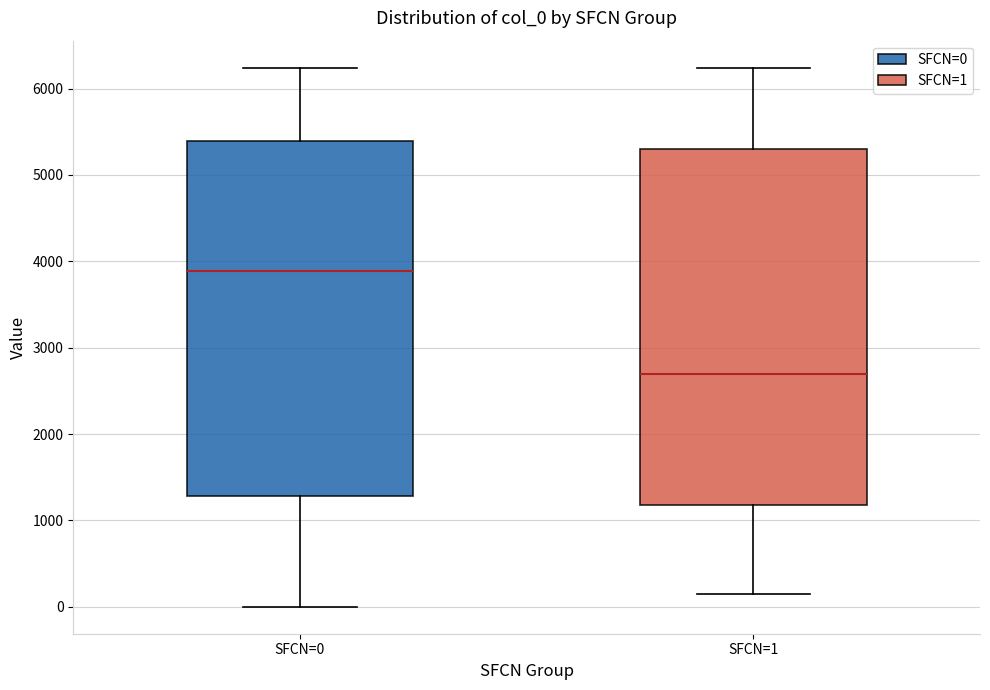

Reading left to right, read every box against the y-axis: the position of its median line, the range the box covers, and the ends of its whiskers. The values are not printed on the chart, so give them approximately, as read against the axis.

SFCN=0: median 3900, box 1300 to 5400, whiskers 0 to 6200
SFCN=1: median 2700, box 1200 to 5300, whiskers 200 to 6200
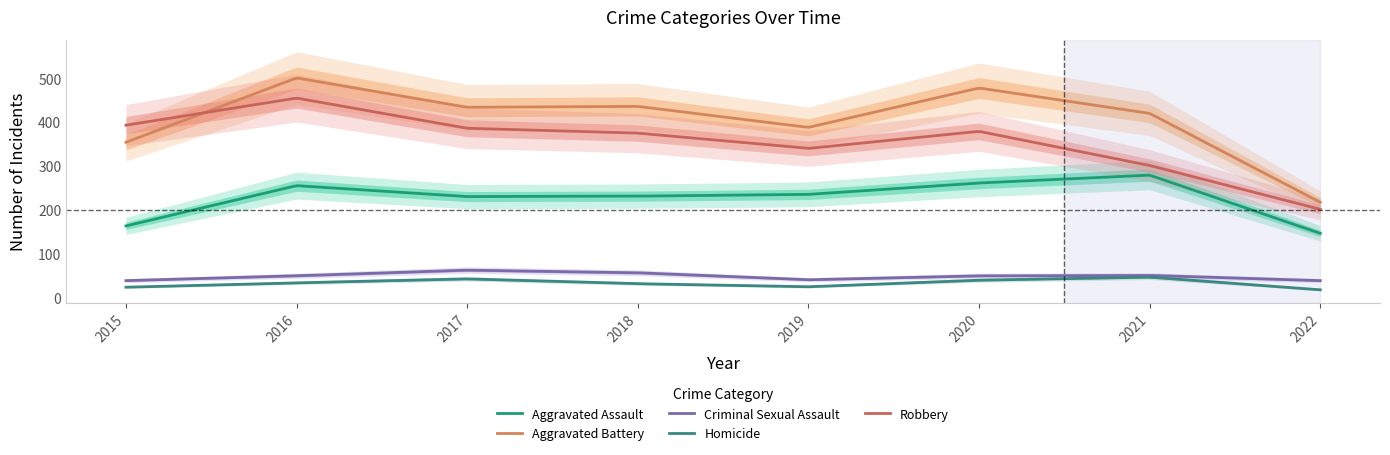

What is the difference between the maximum and minimum values in the Aggravated Battery series?

283.6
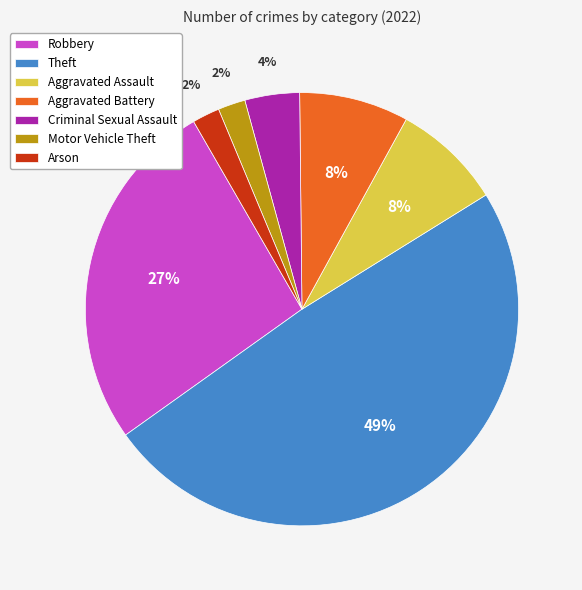

Approximately how many times larger is the value at Aggravated Assault compared to Robbery?

0.3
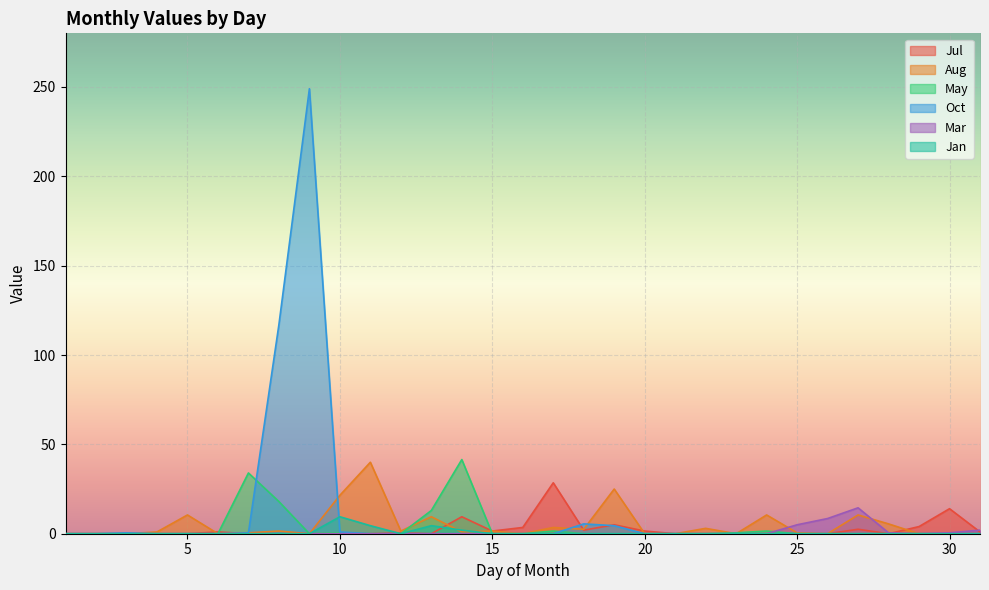

Where is Mar nearest to the value 7?

26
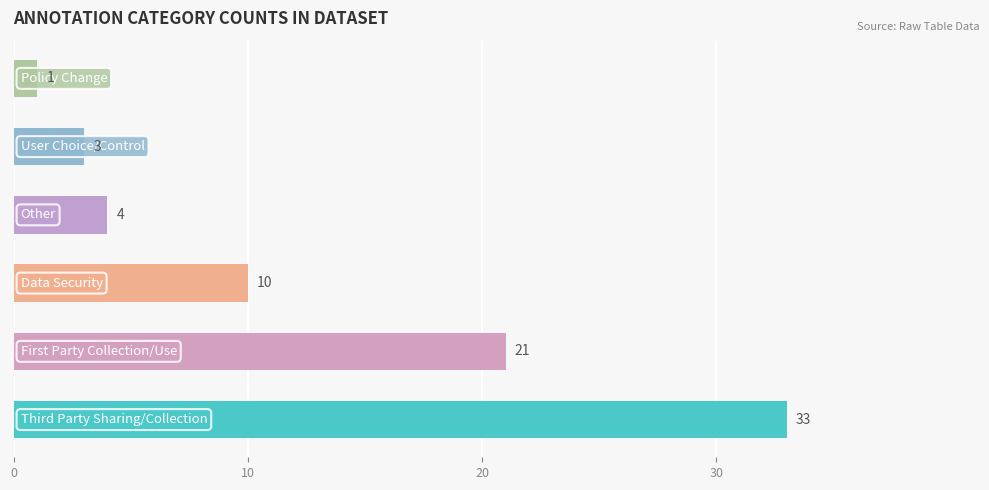

What is the maximum value shown in the chart?

33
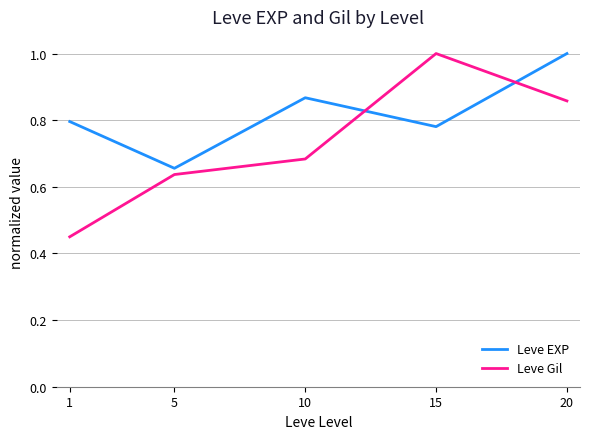

List the series in order of their overall mean, lowest first.

Leve Gil, Leve EXP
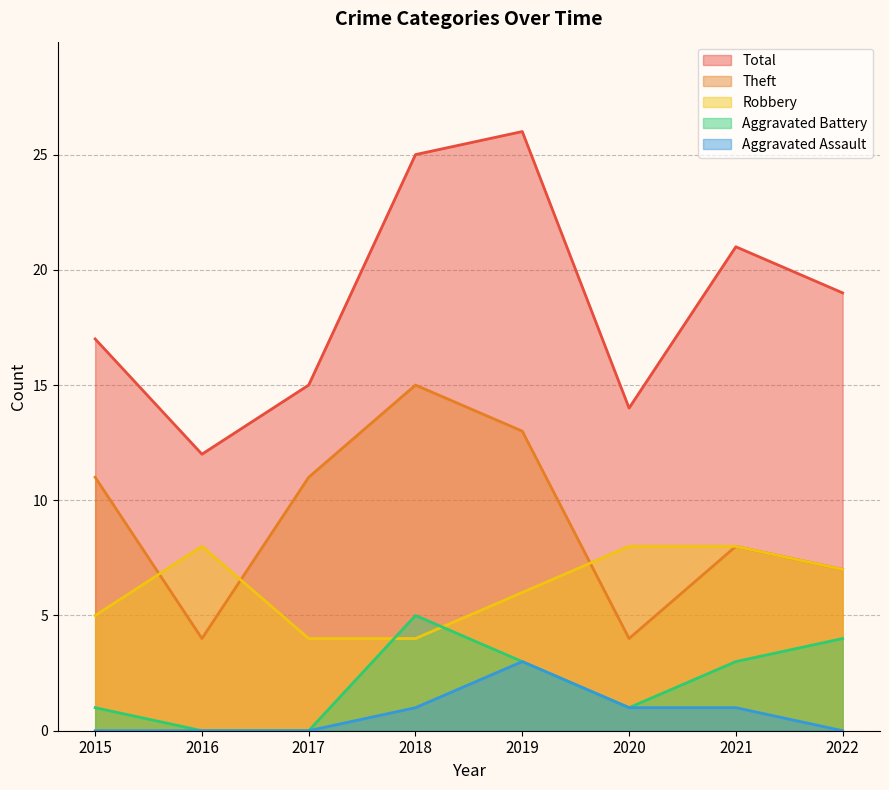

Which series has the largest total across all categories?

Total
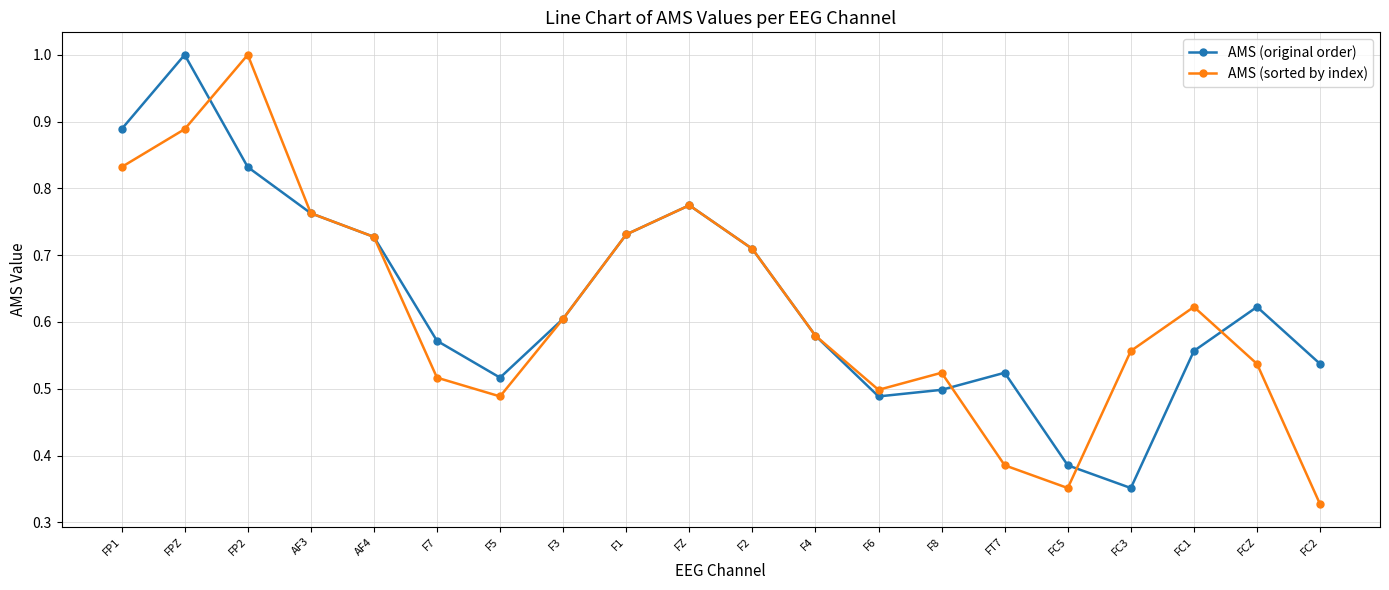

At which label is AMS (original order) closest to 0?

FC3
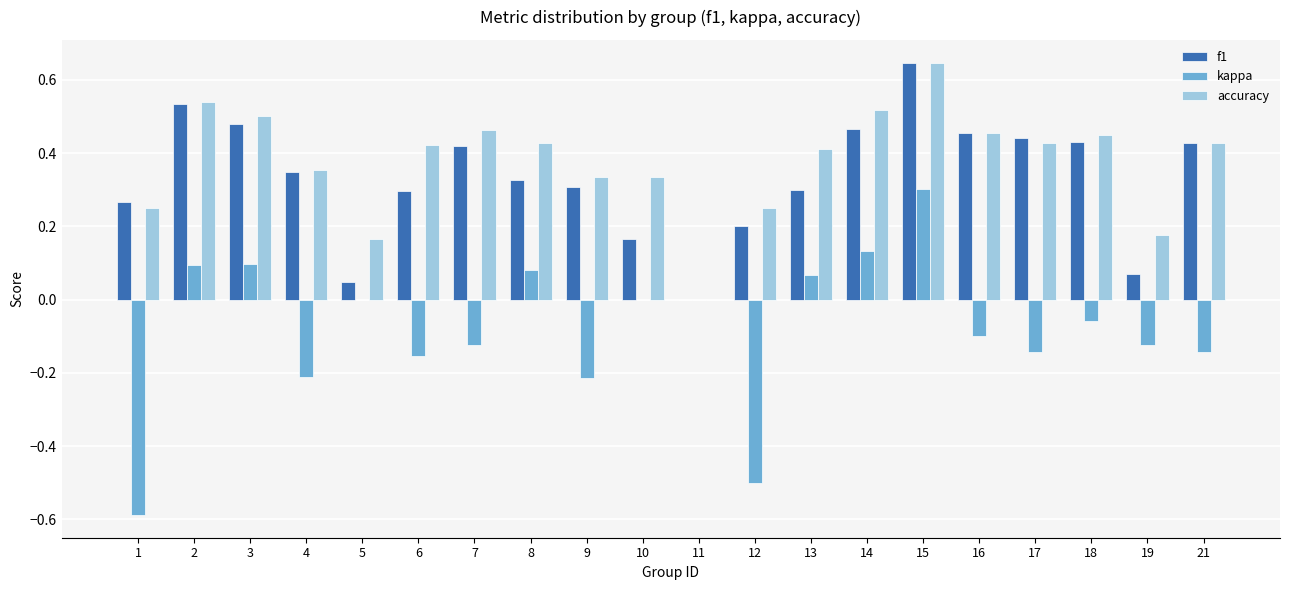

How many accuracy values are between 0 and 1?

20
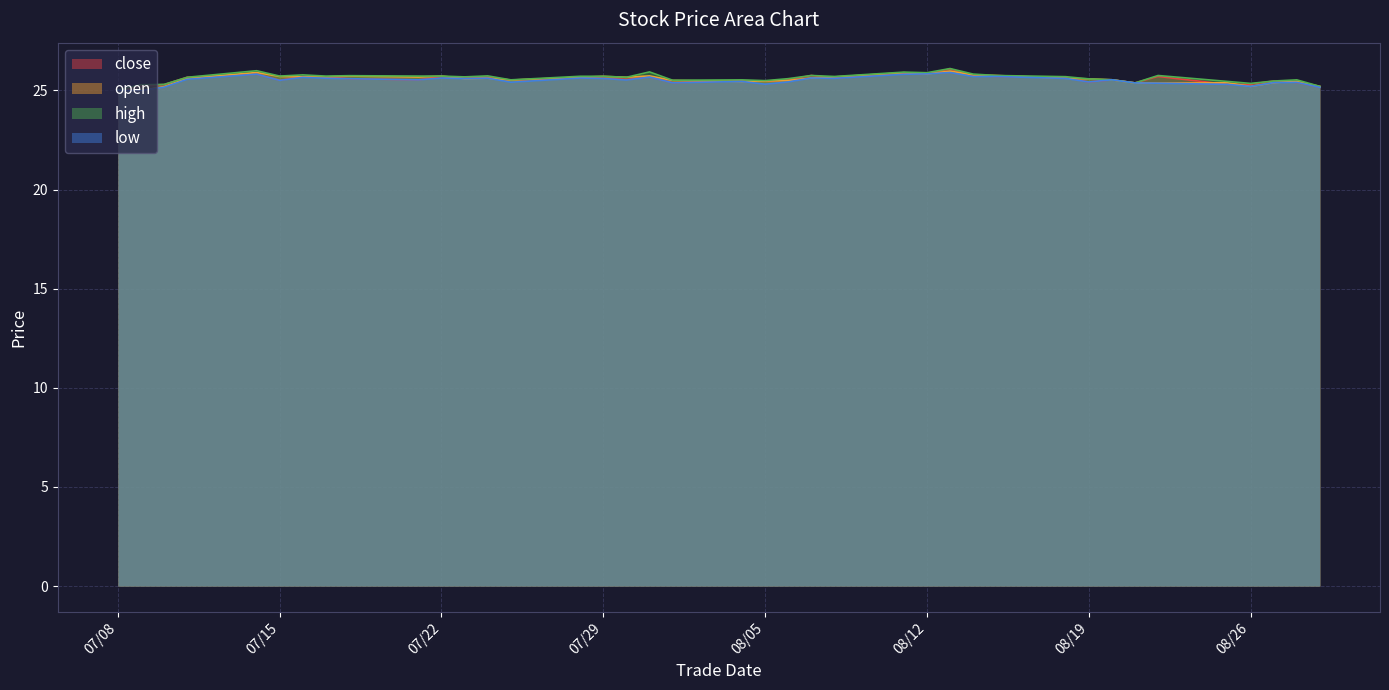

List the series in order of their peak value, lowest first.

low, open, close, high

* [EXERCISE DESCRIPTION]
Rewrite all the items above, substituting "data series" for every occurrence of "series" and leaving everything else unchanged. Omit the pictures from your output.

* [RESULT OF THIS EXERCISE]
Reading left to right, read every box against the y-axis: the position of its median line, the range the box covers, and the ends of its whiskers. The values are not printed on the chart, so give them approximately, as read against the axis.

SFCN=0: median 3900, box 1300 to 5400, whiskers 0 to 6200
SFCN=1: median 2700, box 1200 to 5300, whiskers 200 to 6200

What is the difference between the maximum and minimum values in the Aggravated Battery data series?

283.6

Approximately how many times larger is the value at Aggravated Assault compared to Robbery?

0.3

Where is Mar nearest to the value 7?

26

What is the maximum value shown in the chart?

33

List the data series in order of their overall mean, lowest first.

Leve Gil, Leve EXP

Which data series has the largest total across all categories?

Total

At which label is AMS (original order) closest to 0?

FC3

How many accuracy values are between 0 and 1?

20

List the data series in order of their peak value, lowest first.

low, open, close, high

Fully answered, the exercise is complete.